-- START Supplied entries --
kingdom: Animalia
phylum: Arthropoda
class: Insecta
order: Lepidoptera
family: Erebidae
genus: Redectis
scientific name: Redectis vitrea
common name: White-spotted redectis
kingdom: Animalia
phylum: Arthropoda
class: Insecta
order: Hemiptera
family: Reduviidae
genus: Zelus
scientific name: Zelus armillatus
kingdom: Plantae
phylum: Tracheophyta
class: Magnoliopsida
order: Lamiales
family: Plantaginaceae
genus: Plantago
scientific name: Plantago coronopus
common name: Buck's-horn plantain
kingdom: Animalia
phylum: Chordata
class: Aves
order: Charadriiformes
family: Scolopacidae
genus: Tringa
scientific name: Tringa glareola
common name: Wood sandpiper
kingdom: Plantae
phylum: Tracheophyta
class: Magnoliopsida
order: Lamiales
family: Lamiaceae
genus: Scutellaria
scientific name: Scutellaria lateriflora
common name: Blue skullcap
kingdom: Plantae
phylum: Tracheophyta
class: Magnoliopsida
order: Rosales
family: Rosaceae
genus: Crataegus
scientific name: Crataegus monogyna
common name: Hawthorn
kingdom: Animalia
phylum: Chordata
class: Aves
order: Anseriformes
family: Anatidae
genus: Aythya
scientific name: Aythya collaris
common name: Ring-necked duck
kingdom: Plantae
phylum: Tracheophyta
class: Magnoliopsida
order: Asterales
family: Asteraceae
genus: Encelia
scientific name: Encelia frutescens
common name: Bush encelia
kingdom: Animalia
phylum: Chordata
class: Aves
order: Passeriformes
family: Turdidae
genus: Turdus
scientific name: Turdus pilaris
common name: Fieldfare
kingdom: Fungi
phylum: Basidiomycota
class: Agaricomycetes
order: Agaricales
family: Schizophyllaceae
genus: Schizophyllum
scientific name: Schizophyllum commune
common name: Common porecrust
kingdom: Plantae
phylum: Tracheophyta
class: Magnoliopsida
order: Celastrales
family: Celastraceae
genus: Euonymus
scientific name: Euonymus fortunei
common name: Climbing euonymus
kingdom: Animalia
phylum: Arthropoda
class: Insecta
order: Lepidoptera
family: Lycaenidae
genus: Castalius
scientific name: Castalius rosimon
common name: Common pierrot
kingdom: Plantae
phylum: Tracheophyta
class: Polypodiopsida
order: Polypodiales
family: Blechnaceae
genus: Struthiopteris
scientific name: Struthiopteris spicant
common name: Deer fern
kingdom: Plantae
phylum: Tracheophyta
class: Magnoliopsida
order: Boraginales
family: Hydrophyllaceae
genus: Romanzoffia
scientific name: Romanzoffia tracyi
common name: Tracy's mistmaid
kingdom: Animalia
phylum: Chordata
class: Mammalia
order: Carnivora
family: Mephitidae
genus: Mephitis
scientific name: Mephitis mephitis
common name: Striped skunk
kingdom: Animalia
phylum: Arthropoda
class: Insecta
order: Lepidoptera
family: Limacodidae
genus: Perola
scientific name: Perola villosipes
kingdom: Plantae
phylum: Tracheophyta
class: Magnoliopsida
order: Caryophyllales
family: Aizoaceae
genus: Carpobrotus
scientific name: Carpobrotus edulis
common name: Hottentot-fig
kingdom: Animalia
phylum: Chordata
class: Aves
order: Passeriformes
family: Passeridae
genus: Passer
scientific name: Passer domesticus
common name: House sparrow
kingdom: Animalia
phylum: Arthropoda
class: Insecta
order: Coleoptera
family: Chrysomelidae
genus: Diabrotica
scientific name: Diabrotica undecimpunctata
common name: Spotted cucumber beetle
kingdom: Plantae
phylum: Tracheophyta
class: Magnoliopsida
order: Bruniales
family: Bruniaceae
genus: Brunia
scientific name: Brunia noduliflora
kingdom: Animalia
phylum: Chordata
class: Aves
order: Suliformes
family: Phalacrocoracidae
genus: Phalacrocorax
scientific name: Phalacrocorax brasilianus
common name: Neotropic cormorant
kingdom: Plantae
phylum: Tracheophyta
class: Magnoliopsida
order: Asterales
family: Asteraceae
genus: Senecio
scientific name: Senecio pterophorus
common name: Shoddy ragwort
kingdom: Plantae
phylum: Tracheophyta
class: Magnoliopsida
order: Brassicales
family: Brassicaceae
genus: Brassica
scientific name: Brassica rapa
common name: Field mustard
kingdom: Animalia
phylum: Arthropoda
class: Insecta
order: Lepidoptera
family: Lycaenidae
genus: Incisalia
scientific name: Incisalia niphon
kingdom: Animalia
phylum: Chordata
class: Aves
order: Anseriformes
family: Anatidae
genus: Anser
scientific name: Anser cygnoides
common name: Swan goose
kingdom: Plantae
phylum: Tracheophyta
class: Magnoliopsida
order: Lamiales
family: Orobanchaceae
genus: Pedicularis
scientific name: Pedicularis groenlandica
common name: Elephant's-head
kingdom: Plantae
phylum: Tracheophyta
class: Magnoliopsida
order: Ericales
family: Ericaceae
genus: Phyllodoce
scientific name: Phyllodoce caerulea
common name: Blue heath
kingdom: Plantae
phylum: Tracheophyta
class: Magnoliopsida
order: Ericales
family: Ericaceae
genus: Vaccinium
-- END Supplied entries --
__Task brief__:
Copy out every line of the records above word for word, with no changes.

__Full output__:
kingdom: Animalia
phylum: Arthropoda
class: Insecta
order: Lepidoptera
family: Erebidae
genus: Redectis
scientific name: Redectis vitrea
common name: White-spotted redectis
kingdom: Animalia
phylum: Arthropoda
class: Insecta
order: Hemiptera
family: Reduviidae
genus: Zelus
scientific name: Zelus armillatus
kingdom: Plantae
phylum: Tracheophyta
class: Magnoliopsida
order: Lamiales
family: Plantaginaceae
genus: Plantago
scientific name: Plantago coronopus
common name: Buck's-horn plantain
kingdom: Animalia
phylum: Chordata
class: Aves
order: Charadriiformes
family: Scolopacidae
genus: Tringa
scientific name: Tringa glareola
common name: Wood sandpiper
kingdom: Plantae
phylum: Tracheophyta
class: Magnoliopsida
order: Lamiales
family: Lamiaceae
genus: Scutellaria
scientific name: Scutellaria lateriflora
common name: Blue skullcap
kingdom: Plantae
phylum: Tracheophyta
class: Magnoliopsida
order: Rosales
family: Rosaceae
genus: Crataegus
scientific name: Crataegus monogyna
common name: Hawthorn
kingdom: Animalia
phylum: Chordata
class: Aves
order: Anseriformes
family: Anatidae
genus: Aythya
scientific name: Aythya collaris
common name: Ring-necked duck
kingdom: Plantae
phylum: Tracheophyta
class: Magnoliopsida
order: Asterales
family: Asteraceae
genus: Encelia
scientific name: Encelia frutescens
common name: Bush encelia
kingdom: Animalia
phylum: Chordata
class: Aves
order: Passeriformes
family: Turdidae
genus: Turdus
scientific name: Turdus pilaris
common name: Fieldfare
kingdom: Fungi
phylum: Basidiomycota
class: Agaricomycetes
order: Agaricales
family: Schizophyllaceae
genus: Schizophyllum
scientific name: Schizophyllum commune
common name: Common porecrust
kingdom: Plantae
phylum: Tracheophyta
class: Magnoliopsida
order: Celastrales
family: Celastraceae
genus: Euonymus
scientific name: Euonymus fortunei
common name: Climbing euonymus
kingdom: Animalia
phylum: Arthropoda
class: Insecta
order: Lepidoptera
family: Lycaenidae
genus: Castalius
scientific name: Castalius rosimon
common name: Common pierrot
kingdom: Plantae
phylum: Tracheophyta
class: Polypodiopsida
order: Polypodiales
family: Blechnaceae
genus: Struthiopteris
scientific name: Struthiopteris spicant
common name: Deer fern
kingdom: Plantae
phylum: Tracheophyta
class: Magnoliopsida
order: Boraginales
family: Hydrophyllaceae
genus: Romanzoffia
scientific name: Romanzoffia tracyi
common name: Tracy's mistmaid
kingdom: Animalia
phylum: Chordata
class: Mammalia
order: Carnivora
family: Mephitidae
genus: Mephitis
scientific name: Mephitis mephitis
common name: Striped skunk
kingdom: Animalia
phylum: Arthropoda
class: Insecta
order: Lepidoptera
family: Limacodidae
genus: Perola
scientific name: Perola villosipes
kingdom: Plantae
phylum: Tracheophyta
class: Magnoliopsida
order: Caryophyllales
family: Aizoaceae
genus: Carpobrotus
scientific name: Carpobrotus edulis
common name: Hottentot-fig
kingdom: Animalia
phylum: Chordata
class: Aves
order: Passeriformes
family: Passeridae
genus: Passer
scientific name: Passer domesticus
common name: House sparrow
kingdom: Animalia
phylum: Arthropoda
class: Insecta
order: Coleoptera
family: Chrysomelidae
genus: Diabrotica
scientific name: Diabrotica undecimpunctata
common name: Spotted cucumber beetle
kingdom: Plantae
phylum: Tracheophyta
class: Magnoliopsida
order: Bruniales
family: Bruniaceae
genus: Brunia
scientific name: Brunia noduliflora
kingdom: Animalia
phylum: Chordata
class: Aves
order: Suliformes
family: Phalacrocoracidae
genus: Phalacrocorax
scientific name: Phalacrocorax brasilianus
common name: Neotropic cormorant
kingdom: Plantae
phylum: Tracheophyta
class: Magnoliopsida
order: Asterales
family: Asteraceae
genus: Senecio
scientific name: Senecio pterophorus
common name: Shoddy ragwort
kingdom: Plantae
phylum: Tracheophyta
class: Magnoliopsida
order: Brassicales
family: Brassicaceae
genus: Brassica
scientific name: Brassica rapa
common name: Field mustard
kingdom: Animalia
phylum: Arthropoda
class: Insecta
order: Lepidoptera
family: Lycaenidae
genus: Incisalia
scientific name: Incisalia niphon
kingdom: Animalia
phylum: Chordata
class: Aves
order: Anseriformes
family: Anatidae
genus: Anser
scientific name: Anser cygnoides
common name: Swan goose
kingdom: Plantae
phylum: Tracheophyta
class: Magnoliopsida
order: Lamiales
family: Orobanchaceae
genus: Pedicularis
scientific name: Pedicularis groenlandica
common name: Elephant's-head
kingdom: Plantae
phylum: Tracheophyta
class: Magnoliopsida
order: Ericales
family: Ericaceae
genus: Phyllodoce
scientific name: Phyllodoce caerulea
common name: Blue heath
kingdom: Plantae
phylum: Tracheophyta
class: Magnoliopsida
order: Ericales
family: Ericaceae
genus: Vaccinium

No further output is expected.